In short, we are healthier than we’ve ever been. Granted, much of this good news is attributable to advances in medical technology. But so what? If the fattening of America is really the health threat it’s made out to be — Surgeon General Richard Carmona recently said it’s a bigger threat than terrorism — after thirty years of putting on weight, we should at least be seeing the front end of this coming calamity. It simply isn’t happening.
What’s worse, we’ve been misled about the real threat posed by obesity. Recently, after a wave of criticism from skeptics, the National Institutes of Health commissioned a review of that 400,000 deaths-by-obesity figure. Their findings: The number of deaths attributable to obesity each year is closer to 100,000. What’s more, the new study found some modest protective effects to carrying a few extra pounds (an apt description of the average American, who is 8 to 10 pounds heavier than he was a generation ago). Subtract the number of lives saved by mild overweight, and the number of net deaths due to excess weight is closer to about 26,000 — or 15 times lower than what the government has been telling us.

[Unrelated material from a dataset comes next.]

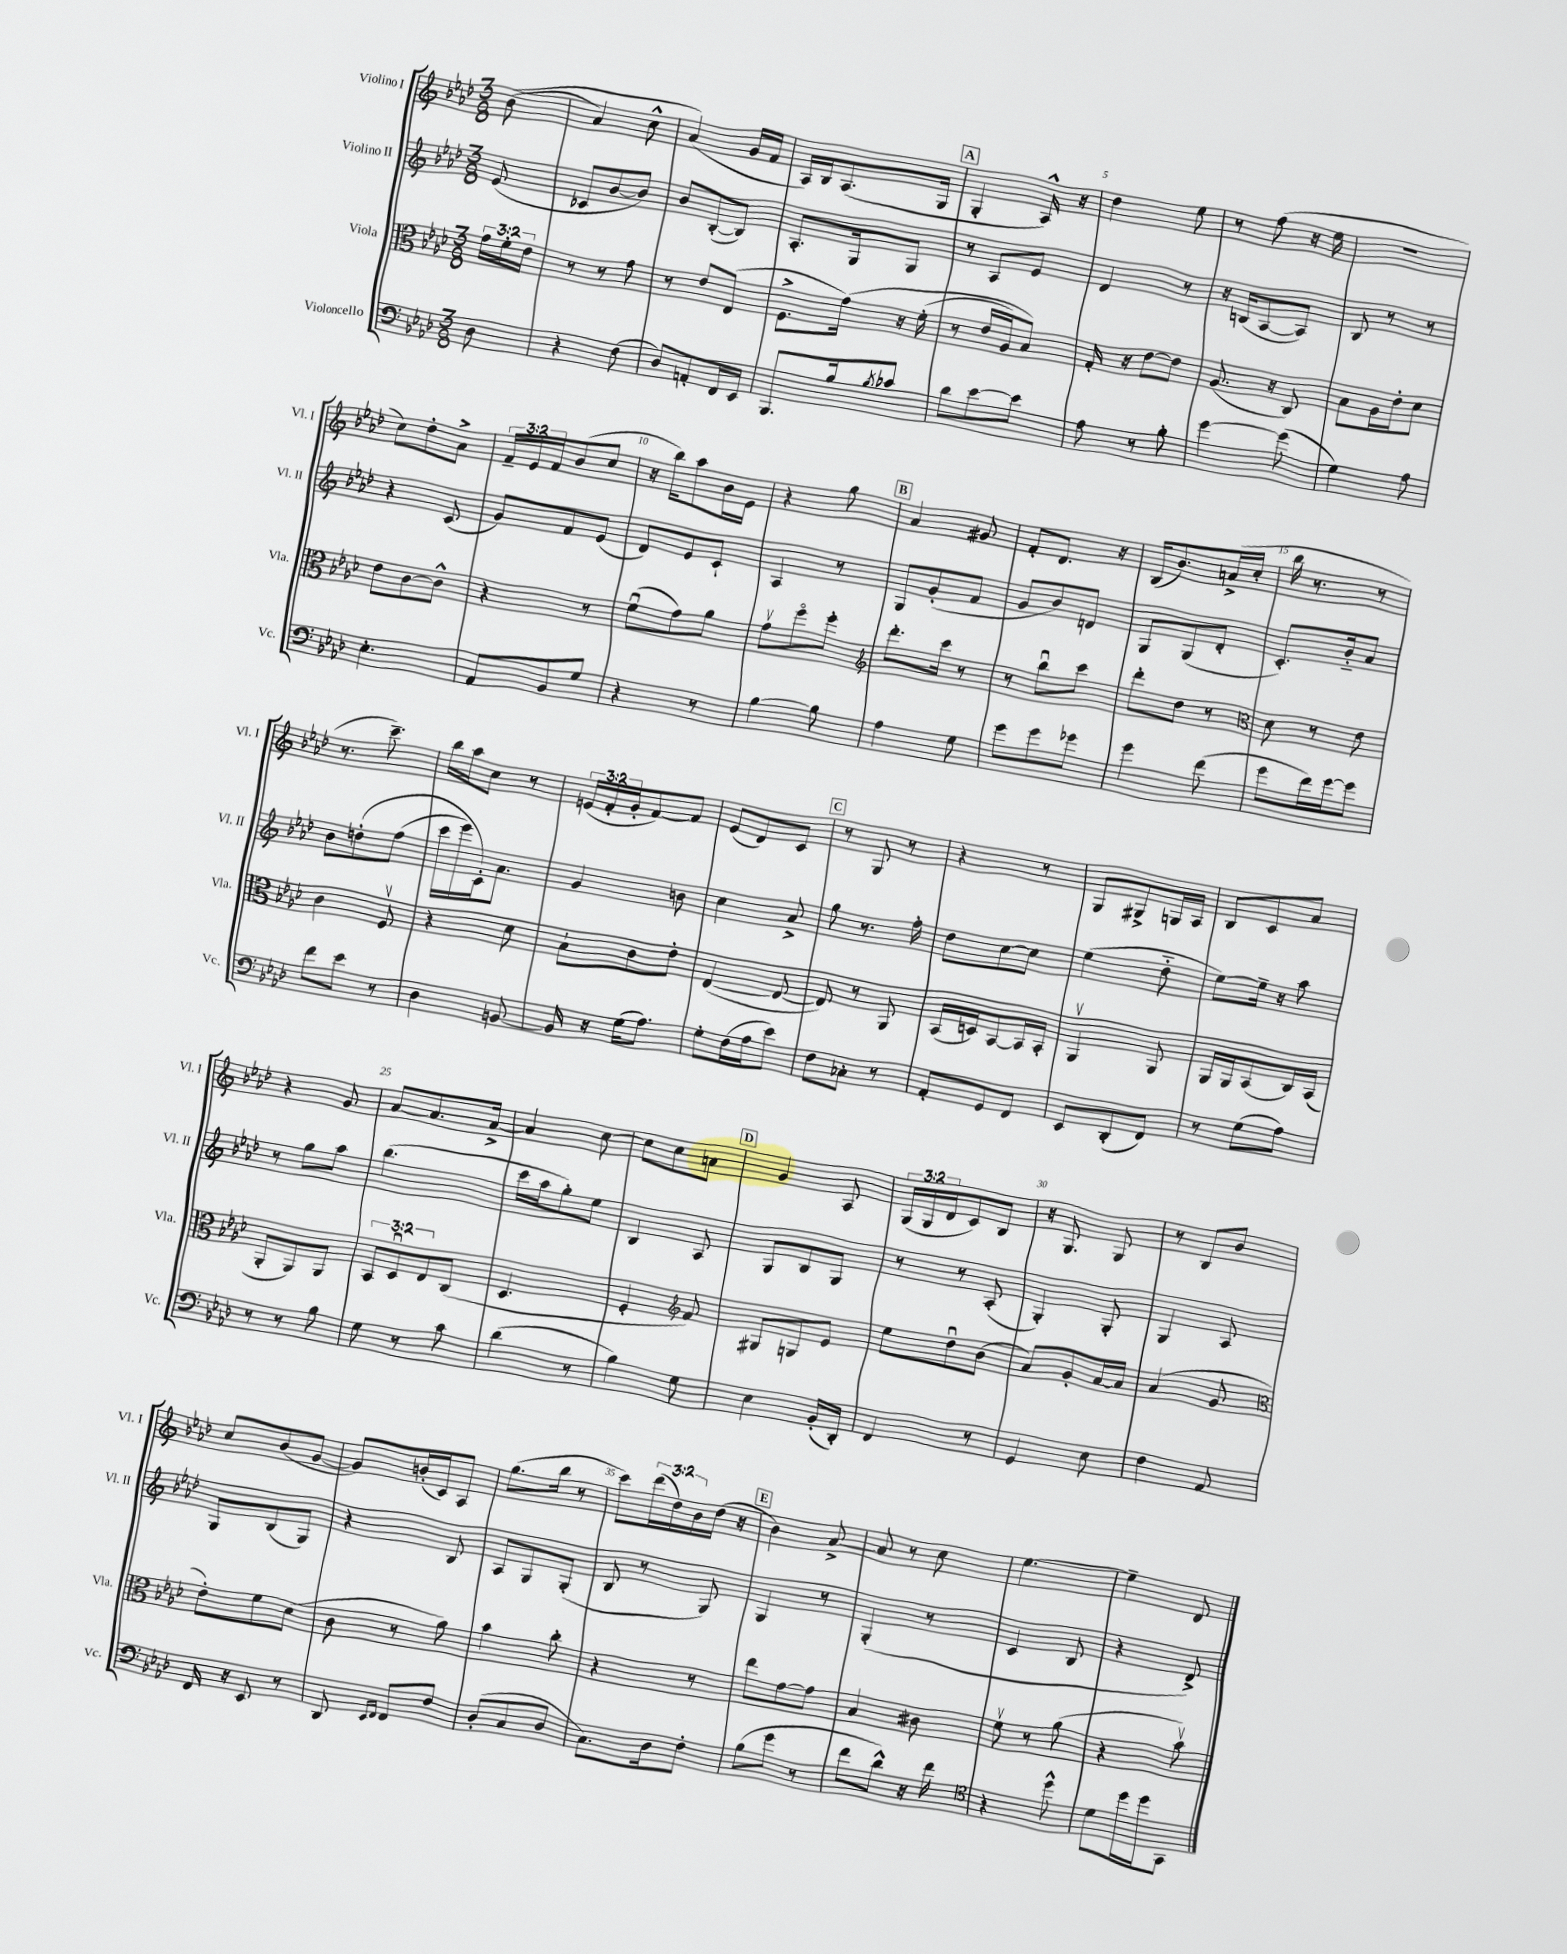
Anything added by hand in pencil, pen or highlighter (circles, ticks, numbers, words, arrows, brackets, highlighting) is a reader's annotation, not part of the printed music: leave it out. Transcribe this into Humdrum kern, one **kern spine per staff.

What’s troubling is that the original figure was cited ad nauseum by politicians, public health activists, and the media in an effort to get government into the business of regulating what we eat. Even accepting the premise that such regulation is a necessary intrusion into our private habits (and I don’t), this new data raises a troubling thought: If there are health benefits to being slightly overweight, and if the average American is slightly overweight, these efforts aimed at getting us to drop excess pounds may actually be doing more harm than good.
The University of Colorado’s Paul Campos, author of The Obesity Myth, makes a compelling case that it is our obsession with weight and incessant yo-yo dieting that’s responsible for higher mortality rates in some obese people, not the weight itself. Black women, for example, don’t have the same increases in mortality at higher weights than white women do. Campos believes this is because black women have healthier attitudes about weight — they don’t diet as frequently, and eating disorders are rare. If Campos is right, government efforts aimed at getting us to diet aren’t merely intrusive, they could well be deadly.

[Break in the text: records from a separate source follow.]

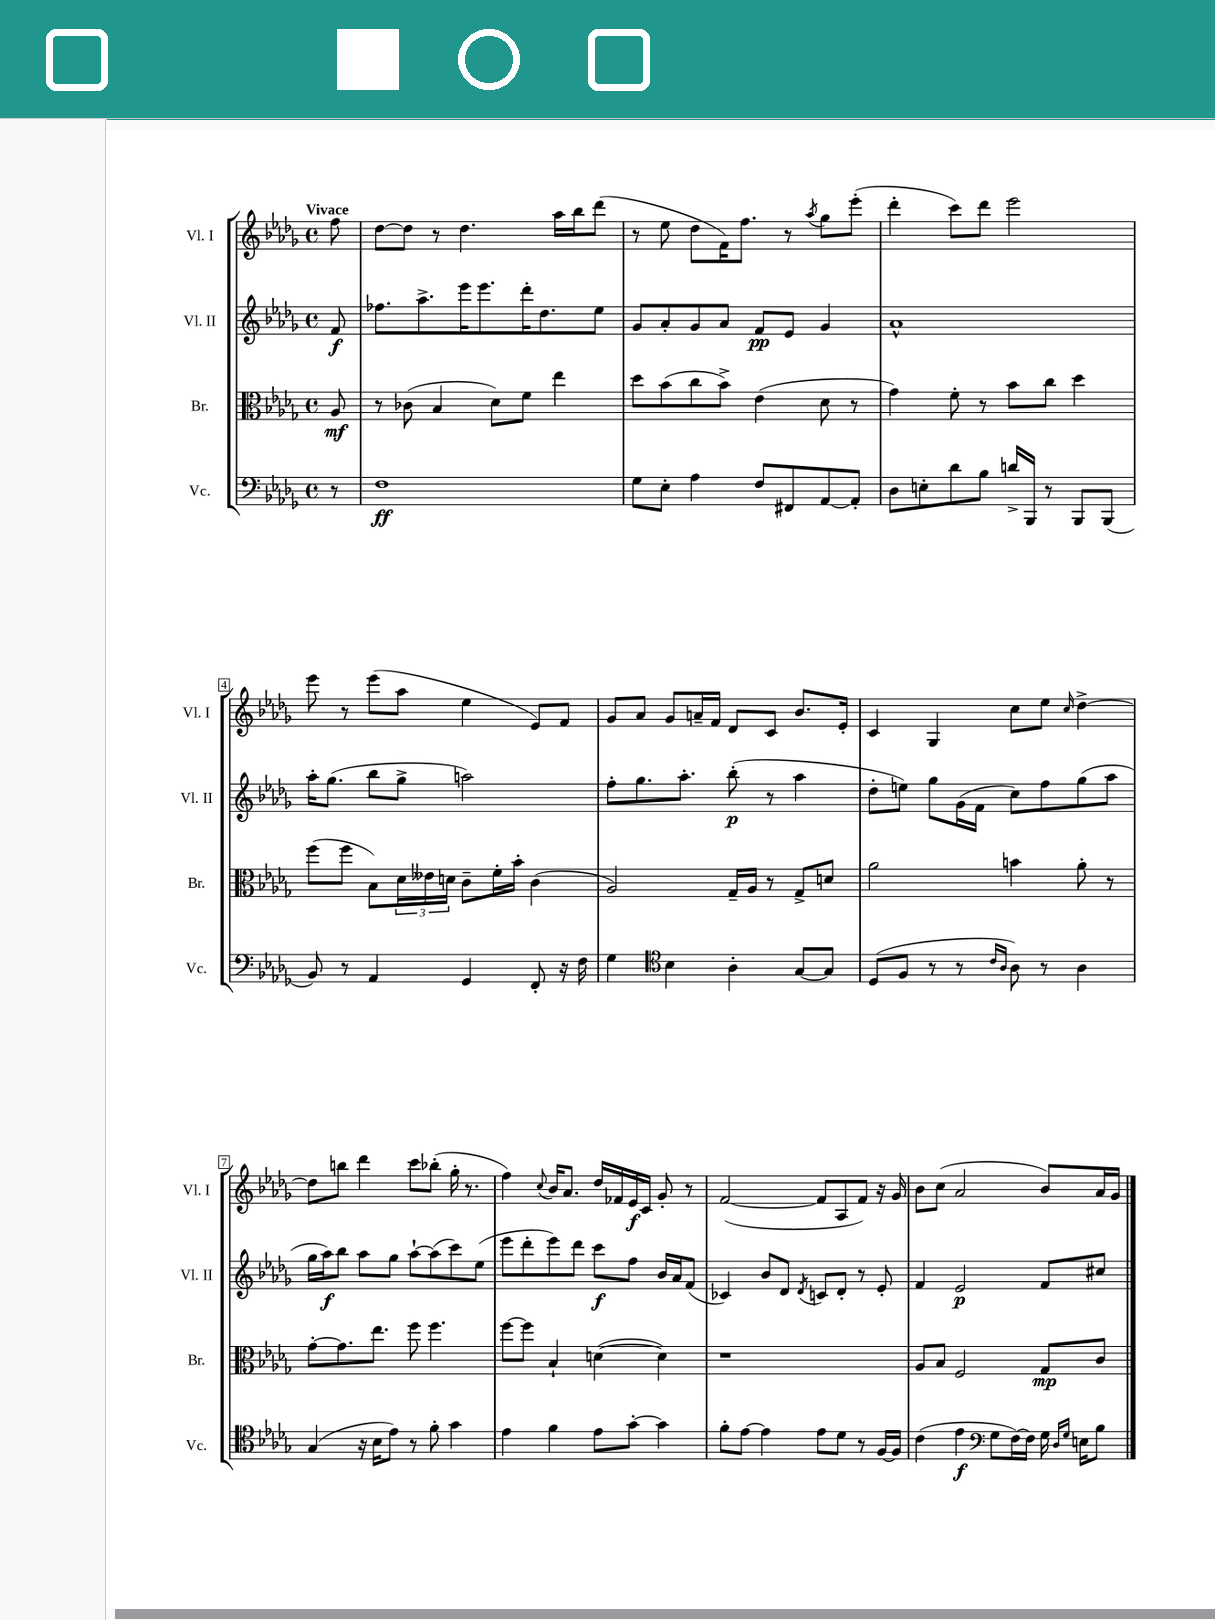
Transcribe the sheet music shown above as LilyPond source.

<<
\new StaffGroup <<
\new Staff = "s0" \with { instrumentName = "Vl. I" shortInstrumentName = "Vl. I" } {
    \clef treble \key des \major \defaultTimeSignature \time 4/4 \partial 8 \tempo "Vivace"
    f''8 |
    des''8~ des''8 r8 des''4. aes''16 bes''16 des'''8( |
    r8 ees''8 des''8 f'16) f''8. r8 \acciaccatura { aes''8 } ges''8 ees'''8-.( |
    des'''4-. c'''8) des'''8 ees'''2 |
    ees'''8 r8 ees'''8( aes''8 ees''4 ees'8) f'8 |
    ges'8 aes'8 ges'8 a'16-- f'16 des'8 c'8 bes'8. ees'16-. |
    c'4 ges4 c''8 ees''8 \grace { c''16 } des''4~-> |
    des''8 b''8 des'''4 c'''8 bes''8-.( ges''16-. r8. |
    f''4) \appoggiatura { c''8 } bes'16 aes'8. des''16 fes'16 ees'16\f c'16 ges'8-. r8 |
    f'2~( f'8 aes8 f'8) r16 ges'16 |
    bes'8 c''8( aes'2 bes'8) aes'16 ges'16 \bar "|." |
}
\new Staff = "s1" \with { instrumentName = "Vl. II" shortInstrumentName = "Vl. II" } {
    \clef treble \key des \major \defaultTimeSignature \time 4/4 \partial 8
    f'8\f |
    fes''8. aes''8.-> ees'''16 ees'''8. des'''16-. des''8. ees''8 |
    ges'8 aes'8-. ges'8 aes'8 f'8\pp ees'8 ges'4 |
    aes'1-^ |
    aes''16-. ges''8.( bes''8 ges''8-> a''2) |
    f''8-. ges''8. aes''8.-. bes''8-.\p( r8 aes''4 |
    des''8-. e''8) ges''8 ges'16( f'16 c''8) f''8 ges''8( aes''8 |
    ges''16 aes''16\f) bes''8 aes''8 ges''8 aes''8~-! aes''8( c'''8) ees''8( |
    ees'''8 des'''8-. ees'''8) des'''8 c'''8\f f''8 bes'16 aes'16 f'8( |
    ces'4) bes'8 des'8 \acciaccatura { des'8 } c'8 des'8-. r8 ees'8-. |
    f'4 ees'2\p f'8 cis''8 \bar "|." |
}
\new Staff = "s2" \with { instrumentName = "Br." shortInstrumentName = "Br." } {
    \clef alto \key des \major \defaultTimeSignature \time 4/4 \partial 8
    aes8\mf |
    r8 ces'8( bes4 des'8) f'8 ees''4 |
    des''8 bes'8( c''8 bes'8->) ees'4( des'8 r8 |
    ges'4) f'8-. r8 bes'8 c''8 des''4 |
    f''8( f''8 bes8) \tuplet 3/2 { des'16 eeses'16 d'16 } c'8-- f'16-. bes'16-. c'4( |
    aes2) ges16-- aes16 r8 ges8-> d'8 |
    aes'2 b'4 aes'8-. r8 |
    ges'8~-. ges'8. ees''8. f''8 f''4. |
    f''8~ f''8 bes4-! d'4~( d'4) |
    r1 |
    aes8 bes8 f2 ges8\mp c'8 \bar "|." |
}
\new Staff = "s3" \with { instrumentName = "Vc." shortInstrumentName = "Vc." } {
    \clef bass \key des \major \defaultTimeSignature \time 4/4 \partial 8
    r8 |
    f1\ff |
    ges8 ees8-. aes4 f8 fis,8 aes,8~ aes,8-. |
    des8 e8-. des'8 bes8 d'16-> bes,,16 r8 bes,,8 bes,,8( |
    bes,8) r8 aes,4 ges,4 f,8-. r16 f16 |
    ges4 \clef tenor bes4 aes4-. ges8~ ges8 |
    des8( f8 r8 r8 \grace { c'16 aes16 } aes8) r8 aes4 |
    ges4( r16 bes16 ees'8) r8 f'8-. ges'4 |
    ees'4 f'4 ees'8 ges'8~-. ges'4 |
    f'8-. ees'8~ ees'4 ees'8 des'8 r8 f16~ f16 |
    c'4( ees'4\f \clef bass ges8 f16~) f16 ges16 \grace { des16 ges16 } e16 bes8 \bar "|." |
}
>>
>>
\layout { \context { \Score \override BarNumber.stencil = #(make-stencil-boxer 0.1 0.3 ly:text-interface::print) } }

There’s probably some truth to the argument that extreme obesity can be a drain on taxpayers (via Medicare and Medicaid costs), not to mention to non-obese payers on the same health care plan. But such arguments are an invitation to government policing of just about any “bad habit” one might imagine. Any risky behavior could cost taxpayers money. The solution isn’t to regulate fat, it’s to return some semblance of personal responsibility to the health care system. We should be free to indulge our personal vices, but we shouldn’t expect others to subsidize them.
We should also keep some perspective. Obesity is an affliction of prosperity. Not only has our remarkable economy managed to feed all of its citizens, our chief worry right now seems to be that our poor and middle class have too much to eat. That’s a remarkable achievement. And in the proper historical context, it’s not such a bad problem to have.